• **Extrait du document**

Trump, meilleur ennemi de l'Europe

Journaliste

Attentes et divergences entre Trump et l’Europe.

Nul ne sait ce qui s’est dit entre Donald Trump et le secrétaire général de l’Otan Jens Stoltenberg, hier lors de l’arrivée du Président des Etats-Unis dans le QG flambant neuf de l’Alliance atlantique. Donald Trump marchait d’un pas vif, en actionnaire majoritaire des lieux, écoutant à peine son interlocuteur, tandis que le Norvégien tentait de le suivre en dissertant tel un premier de classe.

Le 45e président des Etats-Unis a prononcé un bref discours, le seul de sa visite à Bruxelles, entre un fragment du mur de Berlin et une relique du 11 septembre. Il a enjoint les alliés à accroître leurs dépenses militaires. La demande fut répétée, martelée aux chefs d’État européens durant un court dîner de travail. Après quoi le Président américain est reparti, sans demander son reste. Sans répondre à la moindre question de la presse européenne.

À aucun moment, Donald Trump n’a rassuré les alliés de l’Otan sur la solidarité des Etats-Unis en cas d’agression contre l’un d’eux.

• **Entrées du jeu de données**
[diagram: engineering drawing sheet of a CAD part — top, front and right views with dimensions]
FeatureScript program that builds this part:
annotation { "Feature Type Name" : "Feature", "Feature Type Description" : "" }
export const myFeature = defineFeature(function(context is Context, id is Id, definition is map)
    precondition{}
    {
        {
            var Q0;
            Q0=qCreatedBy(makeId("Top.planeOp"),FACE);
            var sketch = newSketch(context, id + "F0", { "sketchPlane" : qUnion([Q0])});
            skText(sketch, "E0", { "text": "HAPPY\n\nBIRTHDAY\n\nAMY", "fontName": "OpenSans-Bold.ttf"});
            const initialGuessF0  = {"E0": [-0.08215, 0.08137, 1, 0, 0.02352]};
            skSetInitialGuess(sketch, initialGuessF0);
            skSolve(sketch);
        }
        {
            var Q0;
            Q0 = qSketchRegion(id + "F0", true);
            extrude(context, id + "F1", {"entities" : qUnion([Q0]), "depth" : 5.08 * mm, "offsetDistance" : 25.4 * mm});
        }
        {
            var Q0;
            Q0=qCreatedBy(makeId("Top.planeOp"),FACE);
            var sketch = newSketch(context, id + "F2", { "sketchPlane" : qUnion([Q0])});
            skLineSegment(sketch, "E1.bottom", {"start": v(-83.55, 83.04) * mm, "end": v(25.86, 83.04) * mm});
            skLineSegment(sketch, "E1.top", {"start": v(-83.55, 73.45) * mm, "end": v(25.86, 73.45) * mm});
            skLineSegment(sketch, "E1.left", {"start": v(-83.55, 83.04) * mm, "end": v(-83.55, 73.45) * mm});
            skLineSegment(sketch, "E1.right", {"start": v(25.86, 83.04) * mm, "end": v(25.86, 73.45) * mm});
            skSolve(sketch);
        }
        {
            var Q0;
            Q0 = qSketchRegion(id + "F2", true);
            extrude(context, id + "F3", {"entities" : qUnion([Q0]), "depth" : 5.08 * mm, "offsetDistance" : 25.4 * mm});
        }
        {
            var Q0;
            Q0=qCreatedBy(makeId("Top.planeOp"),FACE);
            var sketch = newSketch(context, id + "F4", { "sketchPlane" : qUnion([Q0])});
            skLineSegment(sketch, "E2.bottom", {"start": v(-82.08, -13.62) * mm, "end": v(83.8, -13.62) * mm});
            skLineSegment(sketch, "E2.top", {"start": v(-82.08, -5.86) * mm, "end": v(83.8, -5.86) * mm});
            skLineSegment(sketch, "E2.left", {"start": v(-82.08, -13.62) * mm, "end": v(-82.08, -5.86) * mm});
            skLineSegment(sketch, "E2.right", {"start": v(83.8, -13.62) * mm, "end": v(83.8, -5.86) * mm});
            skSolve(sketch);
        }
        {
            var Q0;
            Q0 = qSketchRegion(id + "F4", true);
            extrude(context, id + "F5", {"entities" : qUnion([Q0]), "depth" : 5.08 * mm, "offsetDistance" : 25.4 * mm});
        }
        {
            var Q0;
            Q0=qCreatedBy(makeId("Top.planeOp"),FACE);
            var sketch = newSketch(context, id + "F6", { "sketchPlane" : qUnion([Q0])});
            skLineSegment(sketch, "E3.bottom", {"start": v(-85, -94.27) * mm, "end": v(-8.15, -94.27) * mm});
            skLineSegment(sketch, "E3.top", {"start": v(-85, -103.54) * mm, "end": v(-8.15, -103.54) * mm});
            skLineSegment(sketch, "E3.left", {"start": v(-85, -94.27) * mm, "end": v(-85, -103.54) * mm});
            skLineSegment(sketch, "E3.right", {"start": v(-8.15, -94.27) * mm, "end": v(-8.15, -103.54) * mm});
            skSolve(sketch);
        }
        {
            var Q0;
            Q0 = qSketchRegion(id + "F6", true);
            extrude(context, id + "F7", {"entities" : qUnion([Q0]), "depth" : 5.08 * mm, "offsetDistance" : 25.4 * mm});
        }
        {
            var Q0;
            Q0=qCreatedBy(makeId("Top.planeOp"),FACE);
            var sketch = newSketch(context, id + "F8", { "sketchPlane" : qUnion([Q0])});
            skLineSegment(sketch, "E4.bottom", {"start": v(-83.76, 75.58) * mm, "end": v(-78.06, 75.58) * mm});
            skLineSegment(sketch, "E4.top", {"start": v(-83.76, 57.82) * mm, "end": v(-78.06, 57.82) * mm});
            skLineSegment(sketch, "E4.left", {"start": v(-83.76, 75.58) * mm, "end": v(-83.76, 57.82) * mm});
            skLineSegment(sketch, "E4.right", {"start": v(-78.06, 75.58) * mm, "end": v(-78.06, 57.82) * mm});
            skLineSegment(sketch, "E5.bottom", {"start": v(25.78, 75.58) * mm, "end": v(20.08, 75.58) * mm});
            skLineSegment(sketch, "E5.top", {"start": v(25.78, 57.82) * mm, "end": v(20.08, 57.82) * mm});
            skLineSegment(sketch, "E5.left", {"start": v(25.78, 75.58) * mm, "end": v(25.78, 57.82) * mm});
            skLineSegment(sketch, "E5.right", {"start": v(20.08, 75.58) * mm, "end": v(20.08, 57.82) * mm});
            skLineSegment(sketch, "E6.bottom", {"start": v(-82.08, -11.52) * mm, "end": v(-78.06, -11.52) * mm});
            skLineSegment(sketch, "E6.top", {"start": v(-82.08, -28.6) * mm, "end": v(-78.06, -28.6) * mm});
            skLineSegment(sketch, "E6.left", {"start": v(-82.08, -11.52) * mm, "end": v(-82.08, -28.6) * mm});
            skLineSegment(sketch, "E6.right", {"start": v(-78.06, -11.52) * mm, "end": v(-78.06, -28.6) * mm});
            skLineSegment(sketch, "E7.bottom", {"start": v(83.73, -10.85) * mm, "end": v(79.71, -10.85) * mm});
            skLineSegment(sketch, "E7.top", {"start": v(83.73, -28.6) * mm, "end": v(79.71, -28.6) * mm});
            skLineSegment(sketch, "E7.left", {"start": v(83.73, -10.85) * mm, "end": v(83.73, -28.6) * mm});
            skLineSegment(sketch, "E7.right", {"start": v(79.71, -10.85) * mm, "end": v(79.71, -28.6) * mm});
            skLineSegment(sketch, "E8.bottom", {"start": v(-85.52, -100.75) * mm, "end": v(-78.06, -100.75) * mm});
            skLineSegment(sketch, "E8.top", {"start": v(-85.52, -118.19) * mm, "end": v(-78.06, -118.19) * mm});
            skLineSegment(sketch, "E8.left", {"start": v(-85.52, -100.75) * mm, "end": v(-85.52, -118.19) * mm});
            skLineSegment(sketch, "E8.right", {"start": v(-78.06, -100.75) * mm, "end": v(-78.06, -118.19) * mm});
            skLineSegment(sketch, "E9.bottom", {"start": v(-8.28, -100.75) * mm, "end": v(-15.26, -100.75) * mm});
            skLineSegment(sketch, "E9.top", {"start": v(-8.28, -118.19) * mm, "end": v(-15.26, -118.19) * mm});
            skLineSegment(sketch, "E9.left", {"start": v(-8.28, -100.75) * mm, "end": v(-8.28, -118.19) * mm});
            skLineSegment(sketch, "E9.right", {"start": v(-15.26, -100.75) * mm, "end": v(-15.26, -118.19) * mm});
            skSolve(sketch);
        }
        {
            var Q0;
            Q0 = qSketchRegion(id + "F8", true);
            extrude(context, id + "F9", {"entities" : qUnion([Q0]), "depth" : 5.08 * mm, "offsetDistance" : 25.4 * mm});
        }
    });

• **À faire**
Dans l'article sur Trump et l'Europe, entre quels deux objets le président américain a-t-il prononcé son discours au siège de l'Otan ? Le matériel ne joue aucun rôle ici.

• **Tâche accomplie**
Entre un fragment du mur de Berlin et une relique du 11 septembre.